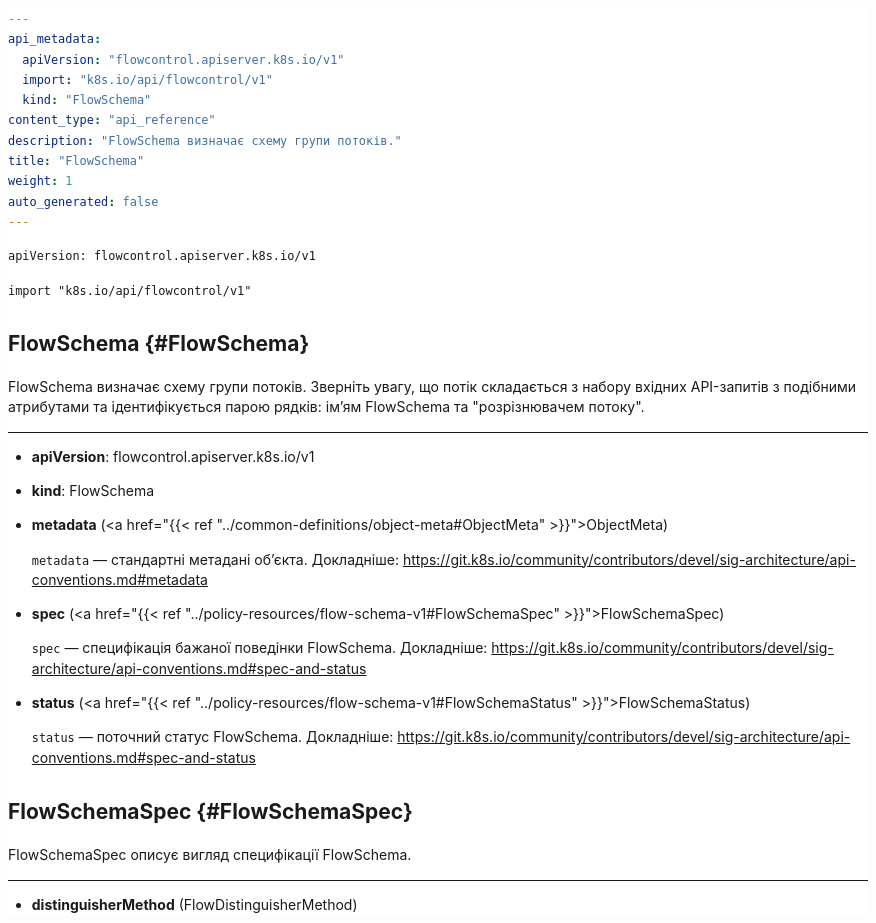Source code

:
 ```yaml
---
api_metadata:
  apiVersion: "flowcontrol.apiserver.k8s.io/v1"
  import: "k8s.io/api/flowcontrol/v1"
  kind: "FlowSchema"
content_type: "api_reference"
description: "FlowSchema визначає схему групи потоків."
title: "FlowSchema"
weight: 1
auto_generated: false
---
```


`apiVersion: flowcontrol.apiserver.k8s.io/v1`

`import "k8s.io/api/flowcontrol/v1"`

## FlowSchema {#FlowSchema}

FlowSchema визначає схему групи потоків. Зверніть увагу, що потік складається з набору вхідних API-запитів з подібними атрибутами та ідентифікується парою рядків: імʼям FlowSchema та "розрізнювачем потоку".

---

- **apiVersion**: flowcontrol.apiserver.k8s.io/v1

- **kind**: FlowSchema

- **metadata** (<a href="{{< ref "../common-definitions/object-meta#ObjectMeta" >}}">ObjectMeta</a>)

  `metadata` — стандартні метадані обʼєкта. Докладніше: https://git.k8s.io/community/contributors/devel/sig-architecture/api-conventions.md#metadata

- **spec** (<a href="{{< ref "../policy-resources/flow-schema-v1#FlowSchemaSpec" >}}">FlowSchemaSpec</a>)

  `spec` — специфікація бажаної поведінки FlowSchema. Докладніше: https://git.k8s.io/community/contributors/devel/sig-architecture/api-conventions.md#spec-and-status

- **status** (<a href="{{< ref "../policy-resources/flow-schema-v1#FlowSchemaStatus" >}}">FlowSchemaStatus</a>)

  `status` — поточний статус FlowSchema. Докладніше: https://git.k8s.io/community/contributors/devel/sig-architecture/api-conventions.md#spec-and-status

## FlowSchemaSpec {#FlowSchemaSpec}

FlowSchemaSpec описує вигляд специфікації FlowSchema.

---

- **distinguisherMethod** (FlowDistinguisherMethod)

════════════════════

[Work instructions]: Your copy should match the records above word for word, but without images.

[Exercise output]:
Source code

:
 ```yaml
---
api_metadata:
  apiVersion: "flowcontrol.apiserver.k8s.io/v1"
  import: "k8s.io/api/flowcontrol/v1"
  kind: "FlowSchema"
content_type: "api_reference"
description: "FlowSchema визначає схему групи потоків."
title: "FlowSchema"
weight: 1
auto_generated: false
---
```


`apiVersion: flowcontrol.apiserver.k8s.io/v1`

`import "k8s.io/api/flowcontrol/v1"`

## FlowSchema {#FlowSchema}

FlowSchema визначає схему групи потоків. Зверніть увагу, що потік складається з набору вхідних API-запитів з подібними атрибутами та ідентифікується парою рядків: імʼям FlowSchema та "розрізнювачем потоку".

---

- **apiVersion**: flowcontrol.apiserver.k8s.io/v1

- **kind**: FlowSchema

- **metadata** (<a href="{{< ref "../common-definitions/object-meta#ObjectMeta" >}}">ObjectMeta</a>)

  `metadata` — стандартні метадані обʼєкта. Докладніше: https://git.k8s.io/community/contributors/devel/sig-architecture/api-conventions.md#metadata

- **spec** (<a href="{{< ref "../policy-resources/flow-schema-v1#FlowSchemaSpec" >}}">FlowSchemaSpec</a>)

  `spec` — специфікація бажаної поведінки FlowSchema. Докладніше: https://git.k8s.io/community/contributors/devel/sig-architecture/api-conventions.md#spec-and-status

- **status** (<a href="{{< ref "../policy-resources/flow-schema-v1#FlowSchemaStatus" >}}">FlowSchemaStatus</a>)

  `status` — поточний статус FlowSchema. Докладніше: https://git.k8s.io/community/contributors/devel/sig-architecture/api-conventions.md#spec-and-status

## FlowSchemaSpec {#FlowSchemaSpec}

FlowSchemaSpec описує вигляд специфікації FlowSchema.

---

- **distinguisherMethod** (FlowDistinguisherMethod)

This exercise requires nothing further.